Spent brewery grains are not a good material for mulching due to the fact that they are too smelly and also attract animals. Spent brewery grains that are very soft, wet, and smelly can be dug directly into the soil, as you asked, since they are already well on their way to breaking down and will release nitrogen in the form of gas directly into the ground in a form that plant roots can absorb. On the other hand, spent brewery grains that have been allowed to dry out or cake and get hard should not be added directly to the garden soil. These would subtract nitrogen from the soil in order to rot. Also they will act more like carbonaceous waste in the compost pile. You will need to add water to them so they can puff up again and get going. (When brewery grains are hard and dry some gardeners even recommend layering them with grass clippings to add nitrogen to them, but this does sound odd since the grains themselves are classes as nitrogenous. Under normal circumstances the grains should provide the nitrogenous waste and what you would need to add, if anything, is carbonaceous waste.)

One easy way to compost these left over grains and increase the organic matter in your soil is simply to dig trenches, for example between the rows in your vegetable or cut-flower garden, pour the grain in there, cover it over with soil, and let the worms do the composting.

Comments

  1. Pat, I’m a bit unclear on your advice regarding this topic. In the first paragraph your indicate spent brewery grains are highly nitrogenous. In the middle you state once the water is removed, they are a carbon source that siphons nitrogen from the soil. At the end, I understand you to stay they are classified as a nitrogenous product.

    Can you clarify this please?

    • I am sorry if what I wrote is confusing. The main point is that spent brewery grains that are moist work well in compost or even for adding nitrogen to soil, as a slow-acting organic fertilizer. On the other hand if the grains are dry and caked they will act more like a carbonaceous, woody product. Perhaps this can best be explained as the difference between a juicy green leaf, which is nitrogenous, or the same leaf when it is totally dead and dried out, which is carbonaceous. The point is, I were you I would try to avoid getting a load of spent brewery grains that have dried out.

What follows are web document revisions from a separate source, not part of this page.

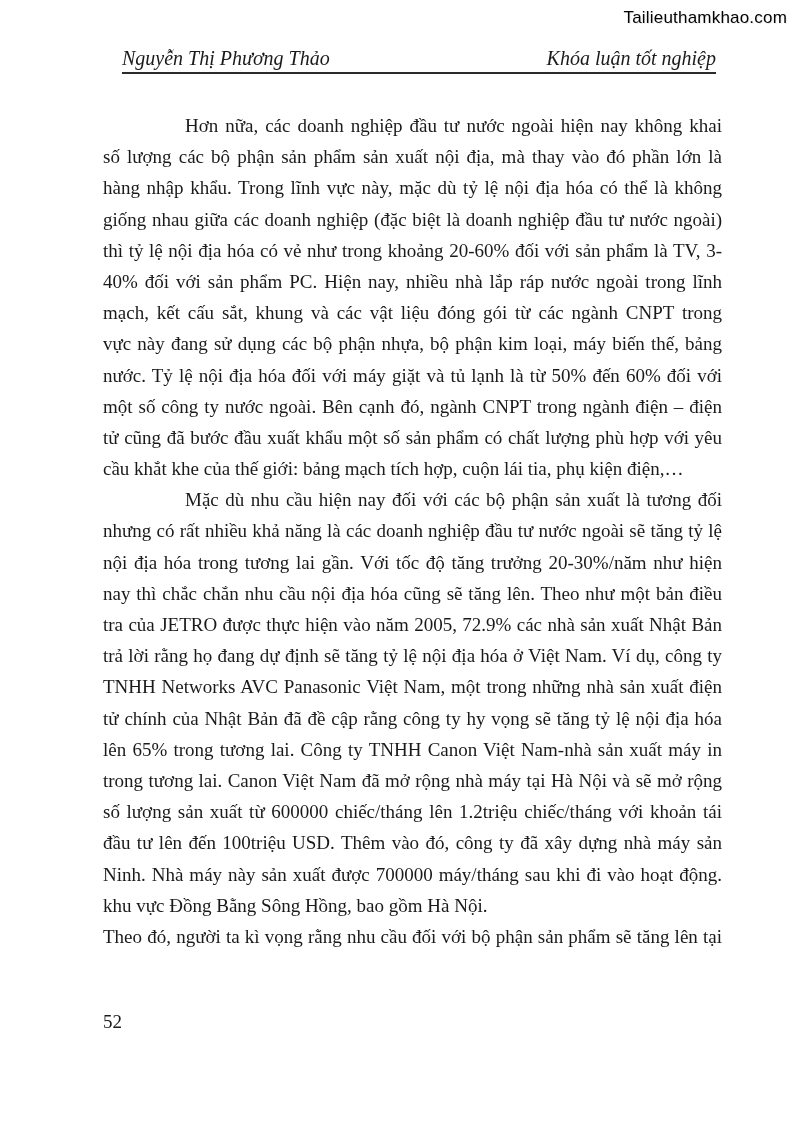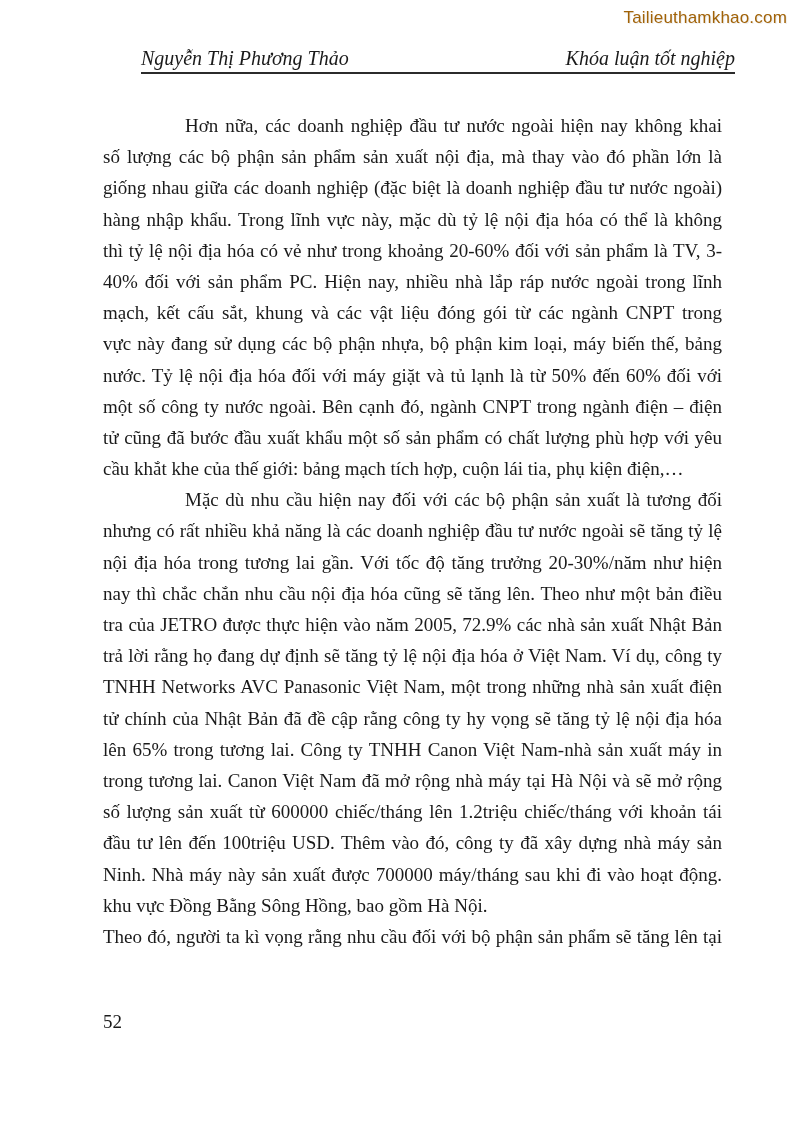--- a/index.html
+++ b/index.html
@@ -12,26 +12,26 @@
     color: #1a1a1a;
     overflow: hidden;
   }
   .watermark {
     position: absolute;
     top: 8px;
     right: 7px;
     font-family: "Liberation Sans", sans-serif;
     font-size: 17px;
     letter-spacing: 0.2px;
-    color: #a16207;
+    color: #000000;
     text-shadow: 1px 1px 0 #ededed;
   }
   .header {
     position: absolute;
-    left: 141px;
+    left: 122px;
     top: 46px;
     width: 594px;
     display: flex;
     justify-content: space-between;
     align-items: flex-end;
     font-style: italic;
     font-size: 20px;
     line-height: 24px;
     padding-bottom: 2px;
     border-bottom: 2px solid #2b2b2b;
@@ -72,22 +72,22 @@
 
   <div class="header">
     <span>Nguyễn Thị Phương Thảo</span>
     <span>Khóa luận tốt nghiệp</span>
   </div>
 
   <div class="body-text">
 
     <div class="ln indent">Hơn nữa, các doanh nghiệp đầu tư nước ngoài hiện nay không khai thác</div>
     <div class="ln">số lượng các bộ phận sản phẩm sản xuất nội địa, mà thay vào đó phần lớn là</div>
+    <div class="ln">hàng nhập khẩu. Trong lĩnh vực này, mặc dù tỷ lệ nội địa hóa có thể là không</div>
     <div class="ln">giống nhau giữa các doanh nghiệp (đặc biệt là doanh nghiệp đầu tư nước ngoài)</div>
-    <div class="ln">hàng nhập khẩu. Trong lĩnh vực này, mặc dù tỷ lệ nội địa hóa có thể là không</div>
     <div class="ln">thì tỷ lệ nội địa hóa có vẻ như trong khoảng 20-60% đối với sản phẩm là TV, 3-</div>
     <div class="ln">40% đối với sản phẩm PC. Hiện nay, nhiều nhà lắp ráp nước ngoài trong lĩnh</div>
     <div class="ln">mạch, kết cấu sắt, khung và các vật liệu đóng gói từ các ngành CNPT trong</div>
     <div class="ln">vực này đang sử dụng các bộ phận nhựa, bộ phận kim loại, máy biến thế, bảng</div>
     <div class="ln">nước. Tỷ lệ nội địa hóa đối với máy giặt và tủ lạnh là từ 50% đến 60% đối với</div>
     <div class="ln">một số công ty nước ngoài. Bên cạnh đó, ngành CNPT trong ngành điện – điện</div>
     <div class="ln">tử cũng đã bước đầu xuất khẩu một số sản phẩm có chất lượng phù hợp với yêu</div>
     <div class="ln last">cầu khắt khe của thế giới: bảng mạch tích hợp, cuộn lái tia, phụ kiện điện,…</div>
 
     <div class="ln indent">Mặc dù nhu cầu hiện nay đối với các bộ phận sản xuất là tương đối nhỏ,</div>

  2. Make it into the ground and mixed ASAP. Sitting around it stinks, majorly. Mix it up by hand or machine, it decomposes quickly if done before it dries out. High altitude and/or hot and dry climate, needs some water added to avoid bricking or globbing. Best way I have found after many 1000s of lbs of material used and maligned by trial and error, get a cement mixer (you can simulate in small form) to mix in existing soils with a 50/50 before you dump it into or onto your ground.

    I have not found properly composted (very hot) materials interfere with seeding (mixed in lots and lots at 50/50 directly into the ground) and had a bumper crop of old (5 year old) seeds (GMO, yep even wanted to see if garbage seeds could grow) and they did well with drip irrigation. So your YMMV to the author’s experience or knowledge, I have seen nothing pointing me to inhibitors when done fast as the OP stated, and get it mixed well and down into the ground fast.

    I hope my experiences can help others, and thank you all for having a neat forum to use and give feedback upon.d

    • Thank you for your very good information that should help many people. I am glad to know that according to your experience the gluten contained in the grain does not inhibit germination of seeds when one has mixed the spent brewery grain with earth at 50/50 ratio and buried it in the ground where further decomposition naturally will take place.

  3. How do we know thete is corn glutin in the spent hope? Ask the brewery what sugars they use? I assume HFCS is a big no no!

    Thanks!

    • A variety of grains are used in craft beers, including corn in a few. Yes, ask the brewery. Only natural materials from plants, such as leaves, stems, fruit, or in this case seeds, should be used in compost. Thus, of course not HFCS.

  4. Spent grain compost will help you grow 6 ft tall marigolds, megaflora.
    I’m going to touch up the Blackberry patch with this stuff, yum.